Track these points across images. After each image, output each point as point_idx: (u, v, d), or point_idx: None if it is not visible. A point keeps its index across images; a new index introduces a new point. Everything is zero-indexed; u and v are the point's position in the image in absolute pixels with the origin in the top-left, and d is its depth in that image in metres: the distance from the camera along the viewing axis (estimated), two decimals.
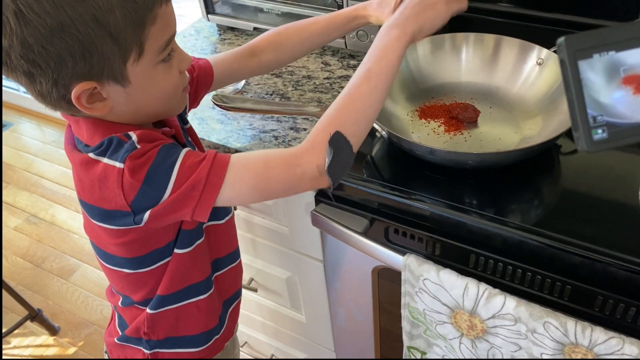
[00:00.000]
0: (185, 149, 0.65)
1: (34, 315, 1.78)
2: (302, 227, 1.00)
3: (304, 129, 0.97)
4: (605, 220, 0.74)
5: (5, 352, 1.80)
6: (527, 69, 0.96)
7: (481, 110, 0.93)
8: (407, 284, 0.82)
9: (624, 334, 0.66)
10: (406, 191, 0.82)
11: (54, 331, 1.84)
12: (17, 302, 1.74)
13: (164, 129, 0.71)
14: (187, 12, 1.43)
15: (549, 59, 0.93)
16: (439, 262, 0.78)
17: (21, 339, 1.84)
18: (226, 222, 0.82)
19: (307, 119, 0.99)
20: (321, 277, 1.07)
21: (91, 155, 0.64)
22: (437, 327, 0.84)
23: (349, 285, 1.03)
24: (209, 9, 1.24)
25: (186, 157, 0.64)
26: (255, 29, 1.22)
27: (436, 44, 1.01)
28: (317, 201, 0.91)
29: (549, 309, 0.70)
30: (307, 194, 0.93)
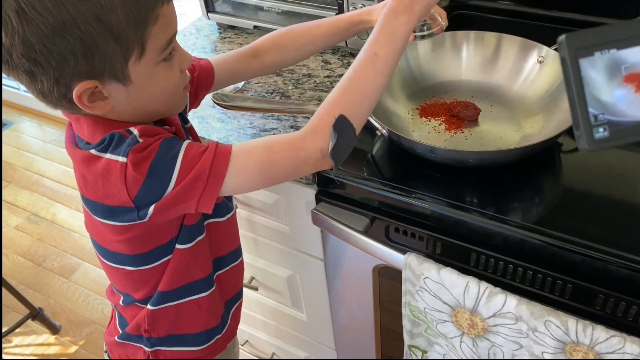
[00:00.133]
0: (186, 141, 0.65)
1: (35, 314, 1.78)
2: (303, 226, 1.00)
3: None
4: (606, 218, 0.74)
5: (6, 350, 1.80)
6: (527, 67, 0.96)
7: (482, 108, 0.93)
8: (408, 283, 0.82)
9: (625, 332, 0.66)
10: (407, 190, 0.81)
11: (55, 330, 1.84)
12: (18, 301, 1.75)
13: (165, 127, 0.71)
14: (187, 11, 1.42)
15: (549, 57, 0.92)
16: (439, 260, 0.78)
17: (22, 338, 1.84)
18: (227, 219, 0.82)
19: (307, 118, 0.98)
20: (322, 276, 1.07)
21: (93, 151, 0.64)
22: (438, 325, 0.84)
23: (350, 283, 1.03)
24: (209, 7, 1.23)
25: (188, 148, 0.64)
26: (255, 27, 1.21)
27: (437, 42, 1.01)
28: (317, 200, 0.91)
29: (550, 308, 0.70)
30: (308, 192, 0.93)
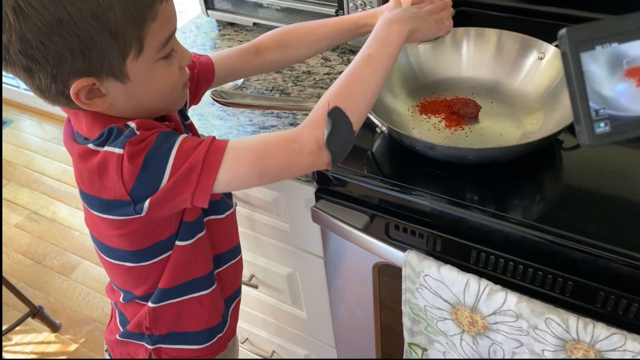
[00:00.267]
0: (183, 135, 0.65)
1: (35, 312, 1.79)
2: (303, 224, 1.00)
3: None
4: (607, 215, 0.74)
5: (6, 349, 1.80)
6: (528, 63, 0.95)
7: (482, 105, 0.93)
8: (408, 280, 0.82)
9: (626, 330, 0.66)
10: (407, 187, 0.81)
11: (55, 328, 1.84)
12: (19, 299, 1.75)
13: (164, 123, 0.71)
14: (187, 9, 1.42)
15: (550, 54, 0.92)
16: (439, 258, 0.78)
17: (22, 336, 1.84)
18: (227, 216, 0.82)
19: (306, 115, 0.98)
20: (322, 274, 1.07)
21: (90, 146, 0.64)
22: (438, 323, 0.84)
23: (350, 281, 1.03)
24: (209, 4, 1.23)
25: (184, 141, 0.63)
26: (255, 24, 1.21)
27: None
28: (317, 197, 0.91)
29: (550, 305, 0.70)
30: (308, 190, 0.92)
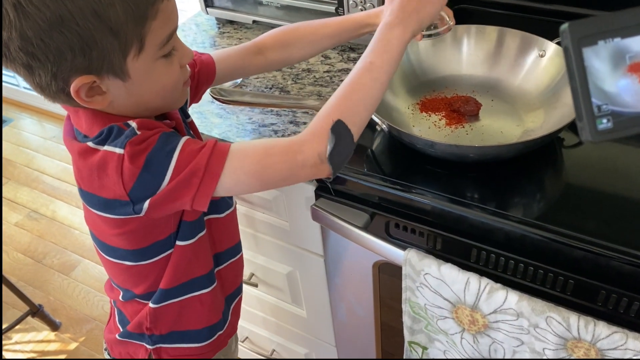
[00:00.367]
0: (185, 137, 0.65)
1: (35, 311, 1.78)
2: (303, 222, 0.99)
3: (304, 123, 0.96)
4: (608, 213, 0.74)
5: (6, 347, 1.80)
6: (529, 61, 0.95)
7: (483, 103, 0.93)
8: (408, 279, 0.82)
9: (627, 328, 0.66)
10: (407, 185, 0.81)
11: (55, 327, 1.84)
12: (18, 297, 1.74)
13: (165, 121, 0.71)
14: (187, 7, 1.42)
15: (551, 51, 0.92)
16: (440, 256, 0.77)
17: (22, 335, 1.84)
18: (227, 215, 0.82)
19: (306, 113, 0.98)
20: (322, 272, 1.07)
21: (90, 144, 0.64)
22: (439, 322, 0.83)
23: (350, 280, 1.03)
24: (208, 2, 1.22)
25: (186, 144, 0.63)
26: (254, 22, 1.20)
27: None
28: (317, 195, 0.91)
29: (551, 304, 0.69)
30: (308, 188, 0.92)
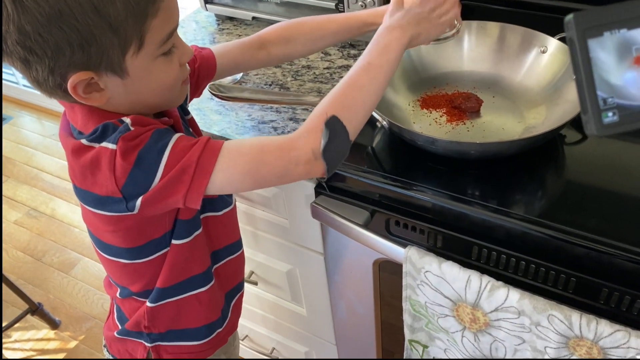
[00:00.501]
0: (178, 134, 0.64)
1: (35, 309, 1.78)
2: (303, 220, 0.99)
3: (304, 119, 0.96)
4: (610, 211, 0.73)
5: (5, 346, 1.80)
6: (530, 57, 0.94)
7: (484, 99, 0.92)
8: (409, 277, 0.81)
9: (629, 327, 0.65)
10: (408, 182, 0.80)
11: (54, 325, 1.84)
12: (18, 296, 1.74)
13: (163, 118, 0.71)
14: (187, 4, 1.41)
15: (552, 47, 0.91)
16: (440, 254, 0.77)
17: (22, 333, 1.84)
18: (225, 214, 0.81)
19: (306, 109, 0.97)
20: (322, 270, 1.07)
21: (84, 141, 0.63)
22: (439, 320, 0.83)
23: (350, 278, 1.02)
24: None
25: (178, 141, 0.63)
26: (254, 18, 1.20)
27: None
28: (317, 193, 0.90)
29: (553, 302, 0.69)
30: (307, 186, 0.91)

· · · · ·

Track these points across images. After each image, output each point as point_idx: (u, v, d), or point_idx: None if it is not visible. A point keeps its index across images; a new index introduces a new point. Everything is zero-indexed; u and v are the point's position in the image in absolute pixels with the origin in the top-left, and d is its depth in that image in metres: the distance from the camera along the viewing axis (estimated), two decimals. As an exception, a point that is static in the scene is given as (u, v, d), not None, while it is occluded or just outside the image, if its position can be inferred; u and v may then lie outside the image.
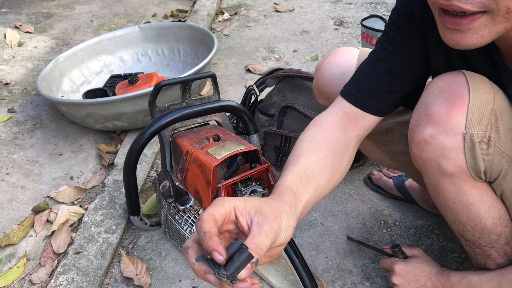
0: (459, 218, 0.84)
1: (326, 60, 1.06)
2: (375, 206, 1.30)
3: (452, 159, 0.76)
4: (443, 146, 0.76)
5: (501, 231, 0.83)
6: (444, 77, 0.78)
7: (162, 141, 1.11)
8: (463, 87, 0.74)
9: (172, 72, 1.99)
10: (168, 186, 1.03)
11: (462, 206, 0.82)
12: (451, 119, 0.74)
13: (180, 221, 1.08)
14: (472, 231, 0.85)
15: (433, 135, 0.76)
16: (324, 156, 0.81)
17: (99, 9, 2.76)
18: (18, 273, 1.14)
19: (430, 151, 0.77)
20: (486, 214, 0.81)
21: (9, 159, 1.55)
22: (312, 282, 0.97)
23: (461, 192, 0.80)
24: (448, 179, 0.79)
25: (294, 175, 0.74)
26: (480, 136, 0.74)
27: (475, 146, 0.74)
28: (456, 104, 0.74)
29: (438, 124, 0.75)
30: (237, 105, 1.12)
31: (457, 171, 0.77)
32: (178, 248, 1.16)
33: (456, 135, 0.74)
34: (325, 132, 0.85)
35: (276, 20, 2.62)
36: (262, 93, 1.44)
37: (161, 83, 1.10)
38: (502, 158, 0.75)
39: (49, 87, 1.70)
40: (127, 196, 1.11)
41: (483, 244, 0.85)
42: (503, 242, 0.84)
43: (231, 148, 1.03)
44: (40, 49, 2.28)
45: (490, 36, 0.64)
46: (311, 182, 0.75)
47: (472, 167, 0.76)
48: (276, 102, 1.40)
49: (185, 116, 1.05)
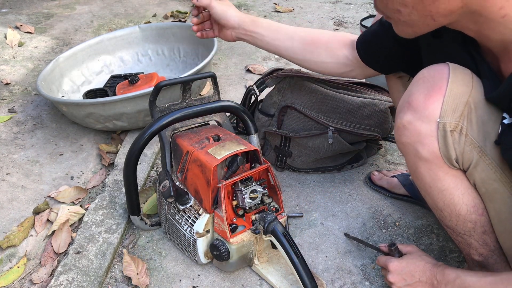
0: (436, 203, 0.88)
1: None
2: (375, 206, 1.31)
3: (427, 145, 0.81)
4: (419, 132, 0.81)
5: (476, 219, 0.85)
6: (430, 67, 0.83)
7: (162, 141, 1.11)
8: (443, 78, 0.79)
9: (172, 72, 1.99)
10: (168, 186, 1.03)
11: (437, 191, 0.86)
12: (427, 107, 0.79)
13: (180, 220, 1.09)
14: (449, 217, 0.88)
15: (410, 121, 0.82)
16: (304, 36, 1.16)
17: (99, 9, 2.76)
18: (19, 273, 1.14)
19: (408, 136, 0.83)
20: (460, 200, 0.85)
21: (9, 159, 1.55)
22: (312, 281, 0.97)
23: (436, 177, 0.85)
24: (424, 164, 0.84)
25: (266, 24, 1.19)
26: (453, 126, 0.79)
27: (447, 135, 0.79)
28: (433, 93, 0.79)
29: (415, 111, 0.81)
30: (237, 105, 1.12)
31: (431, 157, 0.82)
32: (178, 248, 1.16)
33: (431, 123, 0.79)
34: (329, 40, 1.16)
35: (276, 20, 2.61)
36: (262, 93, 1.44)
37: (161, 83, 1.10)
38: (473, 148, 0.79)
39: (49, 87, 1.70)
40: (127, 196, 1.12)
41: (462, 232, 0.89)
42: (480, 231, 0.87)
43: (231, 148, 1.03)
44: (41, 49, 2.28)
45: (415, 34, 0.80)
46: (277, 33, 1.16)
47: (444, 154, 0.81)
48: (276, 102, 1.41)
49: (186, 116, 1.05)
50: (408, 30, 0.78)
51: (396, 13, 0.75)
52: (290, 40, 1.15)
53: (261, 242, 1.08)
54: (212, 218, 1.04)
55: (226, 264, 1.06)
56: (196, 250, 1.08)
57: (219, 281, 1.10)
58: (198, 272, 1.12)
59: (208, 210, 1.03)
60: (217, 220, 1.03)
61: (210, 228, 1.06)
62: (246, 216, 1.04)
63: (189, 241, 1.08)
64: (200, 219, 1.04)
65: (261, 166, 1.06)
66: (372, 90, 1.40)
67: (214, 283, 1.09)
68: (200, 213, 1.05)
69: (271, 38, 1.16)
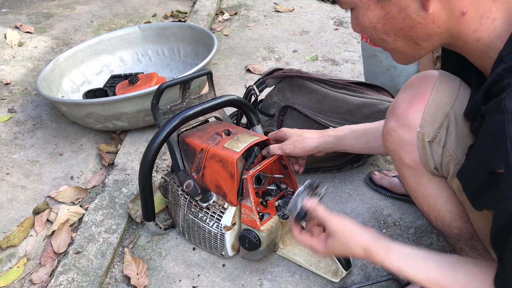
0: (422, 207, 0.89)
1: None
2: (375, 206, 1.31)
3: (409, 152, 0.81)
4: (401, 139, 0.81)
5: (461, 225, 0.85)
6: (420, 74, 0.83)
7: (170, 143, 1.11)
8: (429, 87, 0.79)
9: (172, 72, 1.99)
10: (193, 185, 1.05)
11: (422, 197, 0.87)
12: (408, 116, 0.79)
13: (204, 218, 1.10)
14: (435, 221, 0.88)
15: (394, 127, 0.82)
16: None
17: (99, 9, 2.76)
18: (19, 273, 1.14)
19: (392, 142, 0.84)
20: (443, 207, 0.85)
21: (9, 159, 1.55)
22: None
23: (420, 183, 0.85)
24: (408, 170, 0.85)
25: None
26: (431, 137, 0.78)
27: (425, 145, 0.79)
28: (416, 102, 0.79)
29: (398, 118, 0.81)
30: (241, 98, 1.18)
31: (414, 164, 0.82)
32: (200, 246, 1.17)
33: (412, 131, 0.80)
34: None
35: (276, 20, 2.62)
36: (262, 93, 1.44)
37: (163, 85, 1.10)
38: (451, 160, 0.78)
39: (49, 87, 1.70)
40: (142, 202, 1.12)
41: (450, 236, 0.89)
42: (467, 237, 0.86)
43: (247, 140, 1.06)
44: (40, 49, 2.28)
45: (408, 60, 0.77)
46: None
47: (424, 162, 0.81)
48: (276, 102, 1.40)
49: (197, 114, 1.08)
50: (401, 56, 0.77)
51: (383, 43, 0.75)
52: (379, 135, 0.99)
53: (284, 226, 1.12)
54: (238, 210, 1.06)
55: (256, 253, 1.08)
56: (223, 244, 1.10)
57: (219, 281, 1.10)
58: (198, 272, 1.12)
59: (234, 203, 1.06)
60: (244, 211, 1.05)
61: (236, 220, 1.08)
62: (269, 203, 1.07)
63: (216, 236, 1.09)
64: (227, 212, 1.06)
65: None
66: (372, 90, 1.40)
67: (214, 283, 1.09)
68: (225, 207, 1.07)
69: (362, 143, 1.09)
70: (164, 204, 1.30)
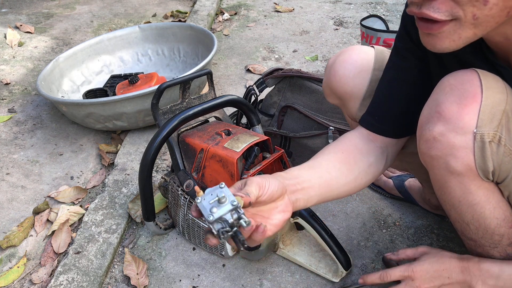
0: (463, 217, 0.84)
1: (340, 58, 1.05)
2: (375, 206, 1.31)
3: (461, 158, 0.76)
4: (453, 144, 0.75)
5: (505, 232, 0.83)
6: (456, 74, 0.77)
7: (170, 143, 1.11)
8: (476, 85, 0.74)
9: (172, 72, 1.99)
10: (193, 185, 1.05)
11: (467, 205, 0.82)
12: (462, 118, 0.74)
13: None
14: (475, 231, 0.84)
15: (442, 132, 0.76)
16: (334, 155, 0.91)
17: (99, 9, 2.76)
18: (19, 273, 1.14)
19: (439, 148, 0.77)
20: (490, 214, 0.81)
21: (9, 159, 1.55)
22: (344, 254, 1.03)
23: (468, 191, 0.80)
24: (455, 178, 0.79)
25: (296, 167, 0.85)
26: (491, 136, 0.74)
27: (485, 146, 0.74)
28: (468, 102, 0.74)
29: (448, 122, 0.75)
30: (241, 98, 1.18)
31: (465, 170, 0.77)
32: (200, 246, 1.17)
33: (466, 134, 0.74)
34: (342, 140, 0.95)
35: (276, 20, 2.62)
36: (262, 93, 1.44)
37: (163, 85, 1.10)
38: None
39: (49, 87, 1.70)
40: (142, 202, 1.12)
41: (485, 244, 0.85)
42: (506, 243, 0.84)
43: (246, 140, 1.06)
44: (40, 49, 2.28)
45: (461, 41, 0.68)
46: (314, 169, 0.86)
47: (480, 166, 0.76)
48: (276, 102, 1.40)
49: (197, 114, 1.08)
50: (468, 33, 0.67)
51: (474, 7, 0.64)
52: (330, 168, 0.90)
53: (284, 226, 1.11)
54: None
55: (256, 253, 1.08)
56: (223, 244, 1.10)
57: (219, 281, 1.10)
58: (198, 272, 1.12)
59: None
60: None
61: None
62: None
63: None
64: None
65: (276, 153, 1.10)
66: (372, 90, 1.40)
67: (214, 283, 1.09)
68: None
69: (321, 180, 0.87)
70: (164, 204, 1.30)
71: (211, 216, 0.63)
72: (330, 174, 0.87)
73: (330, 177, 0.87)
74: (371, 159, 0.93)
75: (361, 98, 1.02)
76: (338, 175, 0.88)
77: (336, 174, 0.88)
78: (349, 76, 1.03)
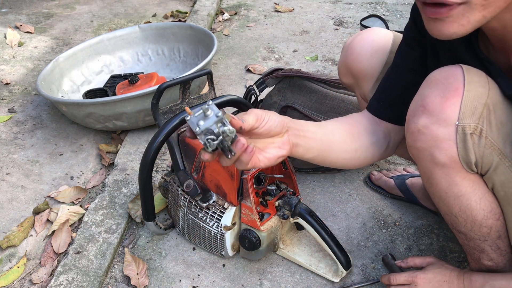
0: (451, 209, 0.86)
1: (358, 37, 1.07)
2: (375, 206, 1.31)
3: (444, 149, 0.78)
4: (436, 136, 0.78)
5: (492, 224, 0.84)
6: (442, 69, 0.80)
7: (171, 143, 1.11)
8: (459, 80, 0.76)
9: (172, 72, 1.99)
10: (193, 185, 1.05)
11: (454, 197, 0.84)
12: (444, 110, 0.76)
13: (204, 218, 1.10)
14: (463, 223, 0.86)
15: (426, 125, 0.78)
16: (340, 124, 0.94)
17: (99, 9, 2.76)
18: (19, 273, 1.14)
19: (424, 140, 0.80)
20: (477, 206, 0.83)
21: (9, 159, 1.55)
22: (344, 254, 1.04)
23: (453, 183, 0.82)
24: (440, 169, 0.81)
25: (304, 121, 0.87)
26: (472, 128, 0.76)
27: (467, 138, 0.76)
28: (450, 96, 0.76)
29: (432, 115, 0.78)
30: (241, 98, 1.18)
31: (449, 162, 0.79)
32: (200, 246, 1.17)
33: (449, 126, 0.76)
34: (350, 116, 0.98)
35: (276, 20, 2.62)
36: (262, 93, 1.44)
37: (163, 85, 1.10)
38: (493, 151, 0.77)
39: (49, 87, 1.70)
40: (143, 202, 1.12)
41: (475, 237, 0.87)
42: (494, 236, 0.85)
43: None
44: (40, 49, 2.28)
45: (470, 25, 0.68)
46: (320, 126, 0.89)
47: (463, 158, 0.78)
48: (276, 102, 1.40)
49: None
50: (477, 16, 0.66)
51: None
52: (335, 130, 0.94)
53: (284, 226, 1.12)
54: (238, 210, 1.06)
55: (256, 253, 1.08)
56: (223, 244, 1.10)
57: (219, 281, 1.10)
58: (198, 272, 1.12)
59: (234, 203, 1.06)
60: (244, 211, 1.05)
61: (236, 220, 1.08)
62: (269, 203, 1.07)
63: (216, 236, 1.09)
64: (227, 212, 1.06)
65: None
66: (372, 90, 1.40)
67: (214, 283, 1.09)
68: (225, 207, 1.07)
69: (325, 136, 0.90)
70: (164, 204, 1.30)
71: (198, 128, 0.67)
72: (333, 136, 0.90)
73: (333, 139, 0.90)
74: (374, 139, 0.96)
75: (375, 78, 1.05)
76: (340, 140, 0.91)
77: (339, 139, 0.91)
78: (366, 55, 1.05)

· · · · ·

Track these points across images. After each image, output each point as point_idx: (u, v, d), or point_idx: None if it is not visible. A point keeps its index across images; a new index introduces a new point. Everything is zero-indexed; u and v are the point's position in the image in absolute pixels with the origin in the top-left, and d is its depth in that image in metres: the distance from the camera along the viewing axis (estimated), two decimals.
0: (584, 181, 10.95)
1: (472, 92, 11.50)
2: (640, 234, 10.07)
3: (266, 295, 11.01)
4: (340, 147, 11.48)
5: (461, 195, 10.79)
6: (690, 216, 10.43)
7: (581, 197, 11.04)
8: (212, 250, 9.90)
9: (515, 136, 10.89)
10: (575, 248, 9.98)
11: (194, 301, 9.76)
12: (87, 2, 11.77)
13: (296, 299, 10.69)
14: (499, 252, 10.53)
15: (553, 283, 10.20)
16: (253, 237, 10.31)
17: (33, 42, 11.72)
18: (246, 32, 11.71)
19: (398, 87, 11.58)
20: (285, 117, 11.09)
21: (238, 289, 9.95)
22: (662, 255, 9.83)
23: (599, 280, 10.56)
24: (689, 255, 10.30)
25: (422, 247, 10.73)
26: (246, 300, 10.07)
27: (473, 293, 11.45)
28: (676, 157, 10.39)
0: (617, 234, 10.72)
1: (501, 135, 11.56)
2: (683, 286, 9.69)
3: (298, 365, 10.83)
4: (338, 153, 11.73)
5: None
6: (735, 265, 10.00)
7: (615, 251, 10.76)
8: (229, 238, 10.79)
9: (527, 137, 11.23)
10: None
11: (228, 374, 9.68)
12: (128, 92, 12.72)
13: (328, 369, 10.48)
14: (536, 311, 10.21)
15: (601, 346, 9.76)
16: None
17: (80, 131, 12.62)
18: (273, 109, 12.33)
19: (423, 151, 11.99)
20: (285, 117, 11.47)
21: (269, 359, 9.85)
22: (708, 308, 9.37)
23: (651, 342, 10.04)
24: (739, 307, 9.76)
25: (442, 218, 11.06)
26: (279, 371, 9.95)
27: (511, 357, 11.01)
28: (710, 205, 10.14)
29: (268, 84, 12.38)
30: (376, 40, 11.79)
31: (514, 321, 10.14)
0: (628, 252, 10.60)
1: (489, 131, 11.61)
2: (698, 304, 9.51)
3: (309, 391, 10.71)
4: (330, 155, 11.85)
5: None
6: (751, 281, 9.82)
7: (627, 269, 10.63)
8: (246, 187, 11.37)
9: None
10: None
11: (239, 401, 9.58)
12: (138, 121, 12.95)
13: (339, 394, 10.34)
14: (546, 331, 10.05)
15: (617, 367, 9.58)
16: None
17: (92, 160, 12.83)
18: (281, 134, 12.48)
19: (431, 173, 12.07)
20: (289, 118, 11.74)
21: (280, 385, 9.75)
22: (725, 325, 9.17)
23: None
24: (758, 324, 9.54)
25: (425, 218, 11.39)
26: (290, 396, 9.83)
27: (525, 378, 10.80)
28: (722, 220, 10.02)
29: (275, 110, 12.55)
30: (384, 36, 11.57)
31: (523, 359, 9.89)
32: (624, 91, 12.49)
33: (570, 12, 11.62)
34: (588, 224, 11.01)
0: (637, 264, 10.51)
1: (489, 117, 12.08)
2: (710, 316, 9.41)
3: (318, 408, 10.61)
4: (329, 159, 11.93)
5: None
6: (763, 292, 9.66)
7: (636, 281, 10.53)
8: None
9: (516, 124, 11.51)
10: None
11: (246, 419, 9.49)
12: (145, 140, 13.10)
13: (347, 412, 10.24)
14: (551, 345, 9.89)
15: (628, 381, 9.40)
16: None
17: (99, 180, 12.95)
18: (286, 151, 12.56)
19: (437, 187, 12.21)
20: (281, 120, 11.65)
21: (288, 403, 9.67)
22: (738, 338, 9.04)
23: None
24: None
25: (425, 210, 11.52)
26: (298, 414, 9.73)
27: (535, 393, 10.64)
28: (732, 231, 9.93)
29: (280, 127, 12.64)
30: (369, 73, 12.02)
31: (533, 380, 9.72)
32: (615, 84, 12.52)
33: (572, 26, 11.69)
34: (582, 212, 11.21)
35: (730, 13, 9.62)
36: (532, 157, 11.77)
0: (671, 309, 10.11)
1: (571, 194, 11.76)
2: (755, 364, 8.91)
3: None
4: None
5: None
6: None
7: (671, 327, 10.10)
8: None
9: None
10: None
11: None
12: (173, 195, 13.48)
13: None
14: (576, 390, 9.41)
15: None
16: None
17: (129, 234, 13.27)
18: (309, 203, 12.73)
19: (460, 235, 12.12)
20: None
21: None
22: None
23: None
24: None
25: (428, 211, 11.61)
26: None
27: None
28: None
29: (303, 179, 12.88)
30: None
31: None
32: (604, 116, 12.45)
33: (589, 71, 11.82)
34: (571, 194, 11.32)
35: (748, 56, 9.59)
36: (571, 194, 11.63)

· · · · ·

In the listing above, the lines from the one containing "51: (396, 13, 0.75)" through the one containing "68: (200, 213, 1.05)" must be set down exactly, with no other lines.

51: (396, 13, 0.75)
52: (290, 40, 1.15)
53: (261, 242, 1.08)
54: (212, 218, 1.04)
55: (226, 264, 1.06)
56: (196, 250, 1.08)
57: (219, 281, 1.10)
58: (198, 272, 1.12)
59: (208, 210, 1.03)
60: (217, 220, 1.03)
61: (210, 228, 1.06)
62: (246, 216, 1.04)
63: (189, 241, 1.08)
64: (200, 219, 1.04)
65: (261, 166, 1.06)
66: (372, 90, 1.40)
67: (214, 283, 1.09)
68: (200, 213, 1.05)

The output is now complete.